Forced Blood Test in Drunk Driving Case Gets Court Review

The U.S. Supreme Court agreed to decide whether police must get a search warrant before forcing a drunken driving suspect to have blood drawn, accepting a case that will shape privacy rights on the road.

The justices today said they will hear Missouri’s contention that the Constitution doesn’t require police to take the time to get judicial approval given how quickly alcohol dissipates in the bloodstream. The Missouri Supreme Court disagreed, saying officers typically must seek a warrant.

That decision “actually requires police officers to stand by and allow the best, most probative evidence to be destroyed during a drunk-driving investigation,” Missouri argued in its appeal. Lower courts are divided on the question.

The case may have widespread day-to-day implications. More than 1.4 million people are arrested each year in the U.S. for driving under the influence, according to FBI statistics. At least 27 states wouldn’t be directly affected because they have laws barring nonconsensual blood draws in the absence of a warrant, according to court papers filed by Tyler G. McNeely, the defendant in the case.

McNeely was pulled over for speeding in 2010 by a state highway patrolman in southeast Missouri and refused to take a breath test after failing field sobriety tests. The officer then took McNeely to a nearby medical laboratory, where a technician drew blood over the suspect’s objection.

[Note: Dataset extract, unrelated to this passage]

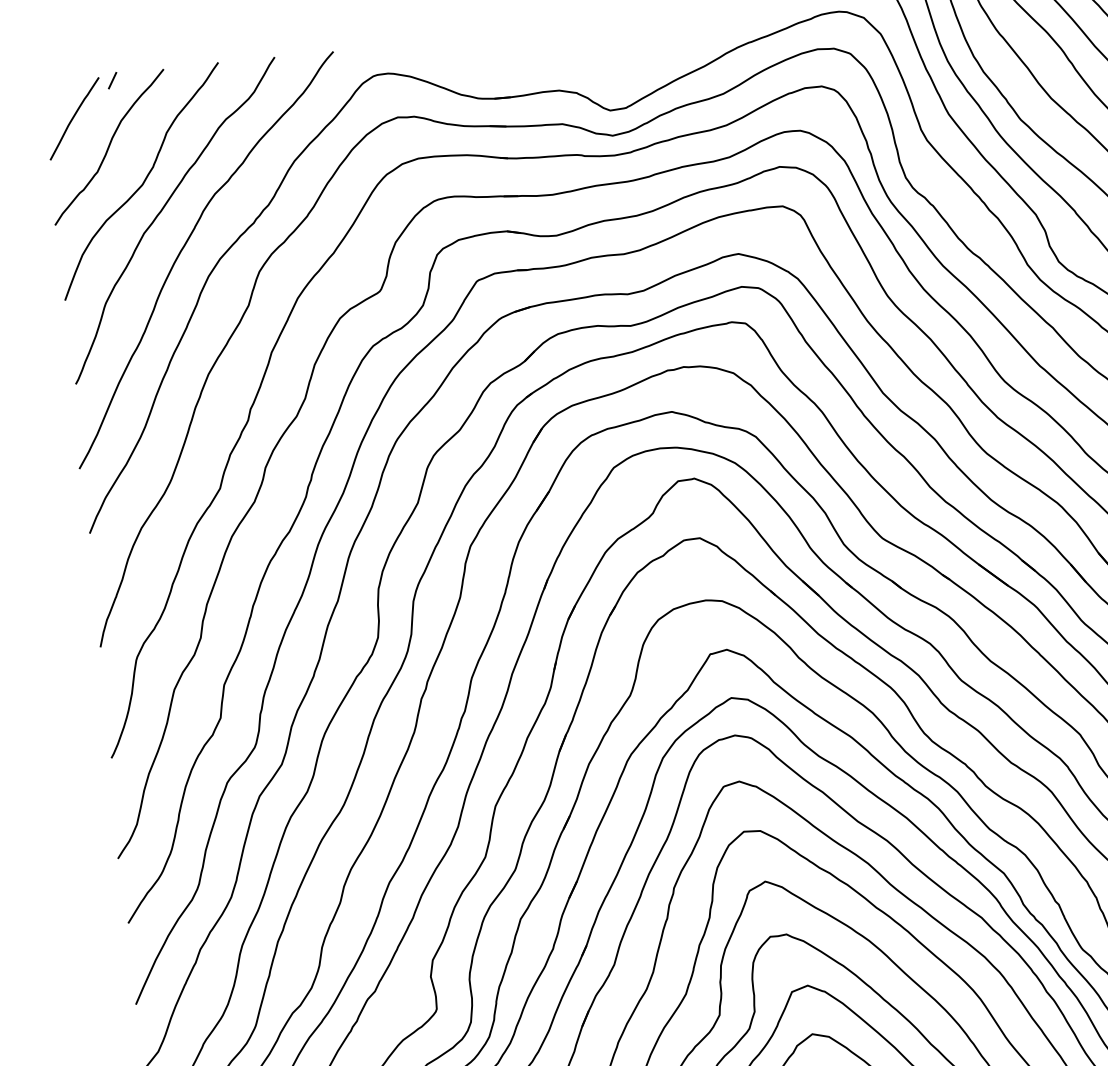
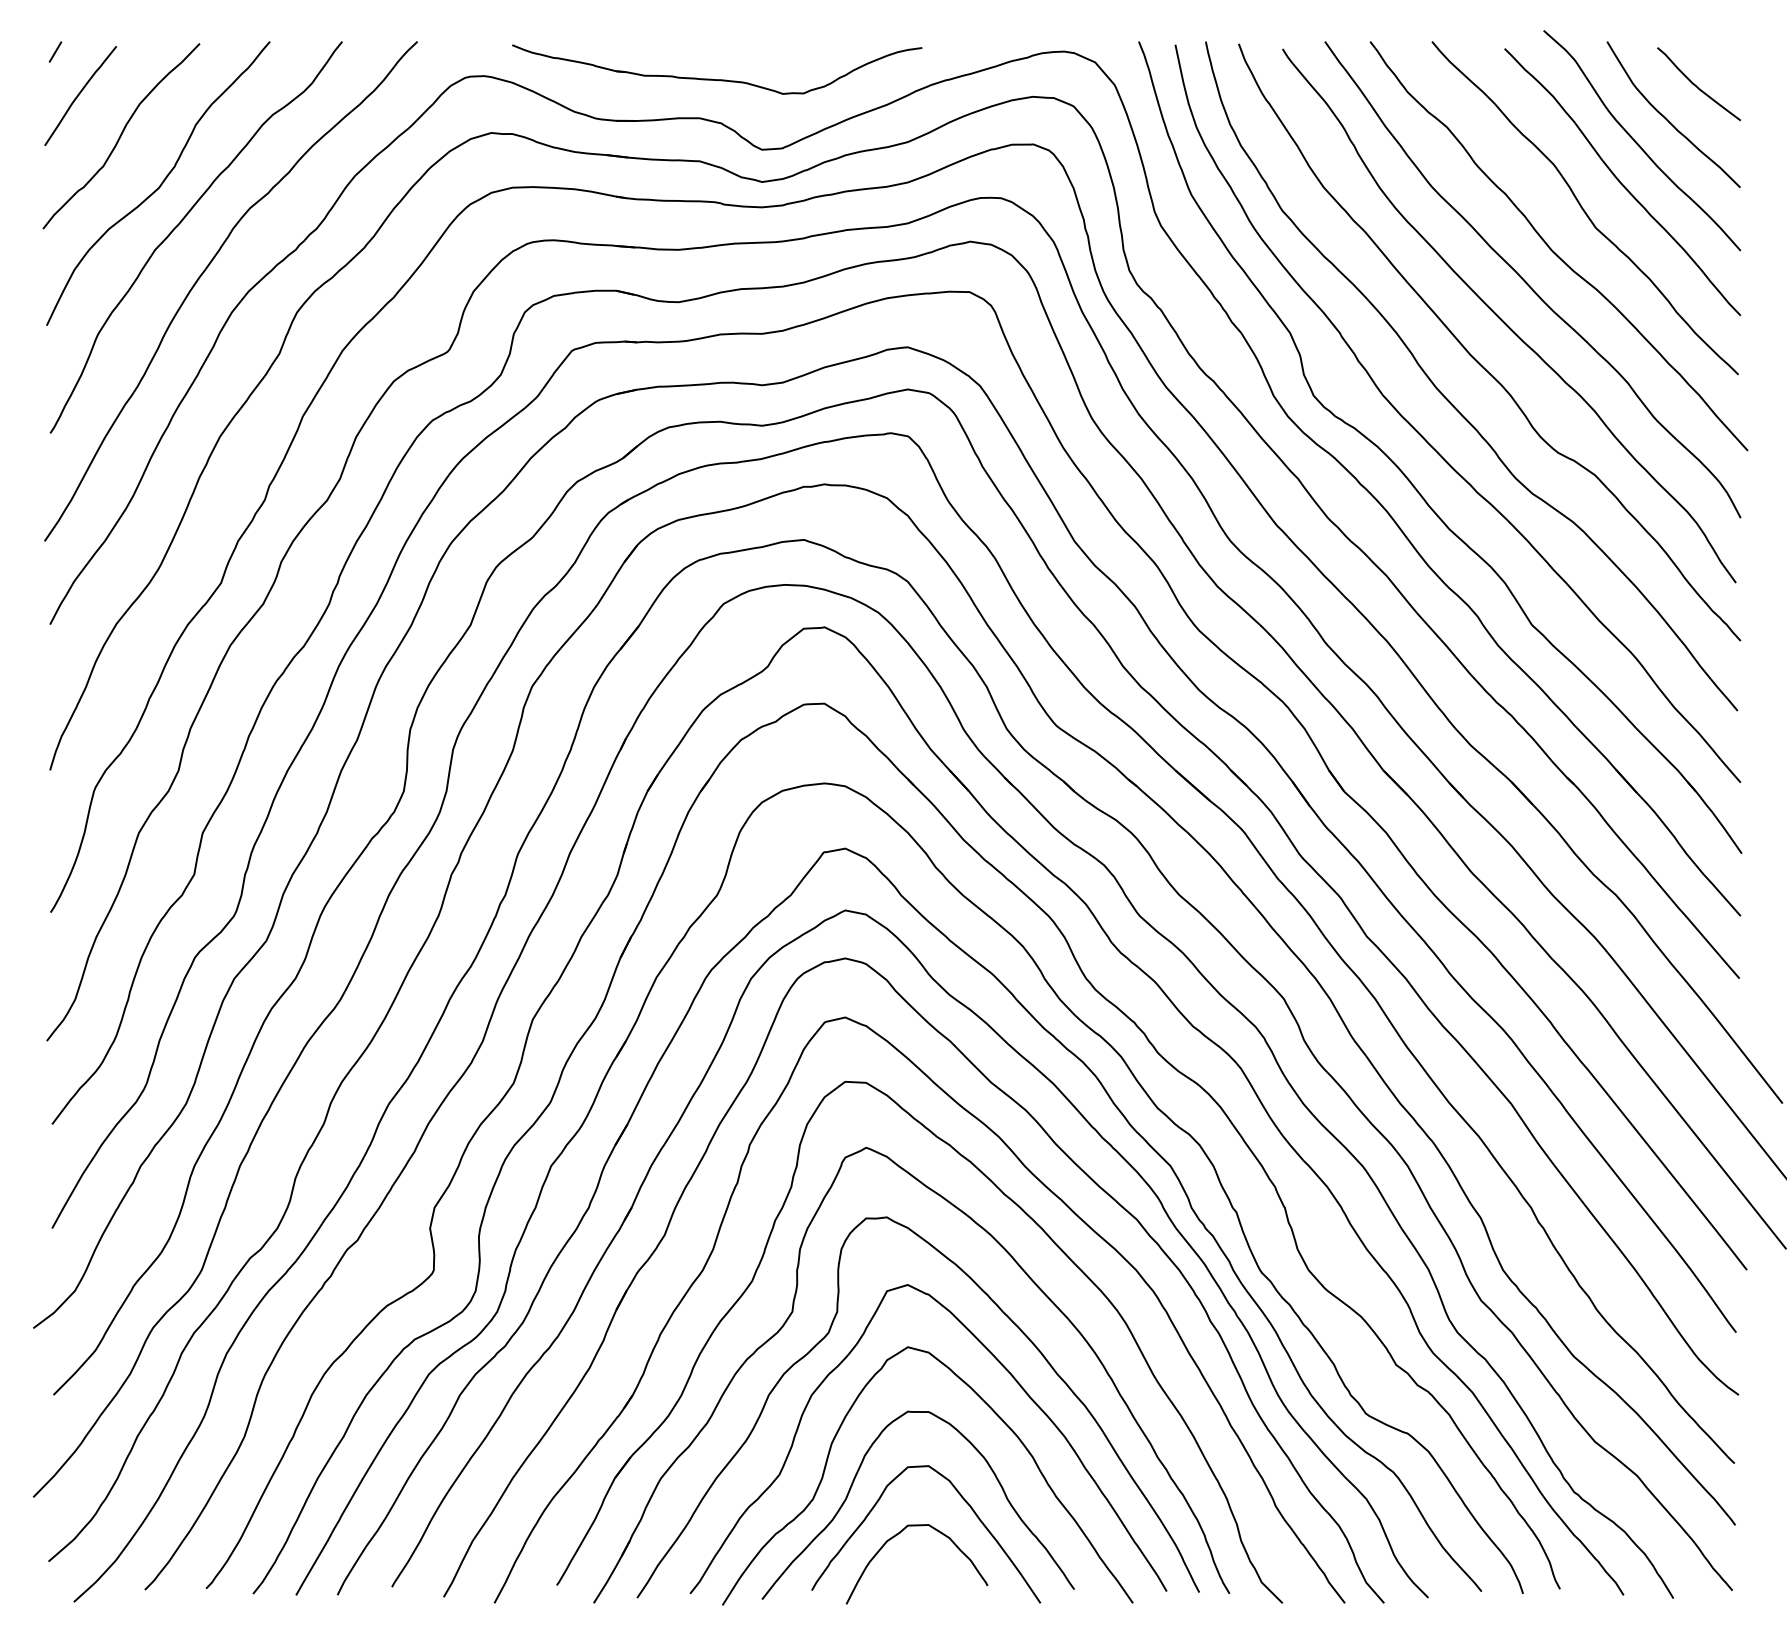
part: (570, 59) -> (717, 79), added
line: (112, 80) -> (55, 51), moved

McNeely’s lawyers say the Supreme Court shouldn’t categorically exempt drunken driving cases from the normal rule that police must get a warrant for intrusive bodily searches.

Losing Evidence

“While every drunk-driving investigation will involve the eventual dissipation of a suspect’s blood alcohol content, not every case will involve a risk of losing evidence of intoxication before search,” argued McNeely, who is represented by the American Civil Liberties Union.

The Supreme Court last ruled on the issue in 1966. In that decision, the court said the warrant requirement didn’t apply in the case of a man whose blood was drawn in a hospital about two hours after he was involved in an automobile accident. The court said that case involved “special facts.”

The high court in other rulings has said police don’t need a warrant in situations of “exigent circumstances,” as when evidence is about to be destroyed.

The justices will consider today’s case and rule in the nine-month term that starts in October. The case is Missouri v. McNeely, 11-1425.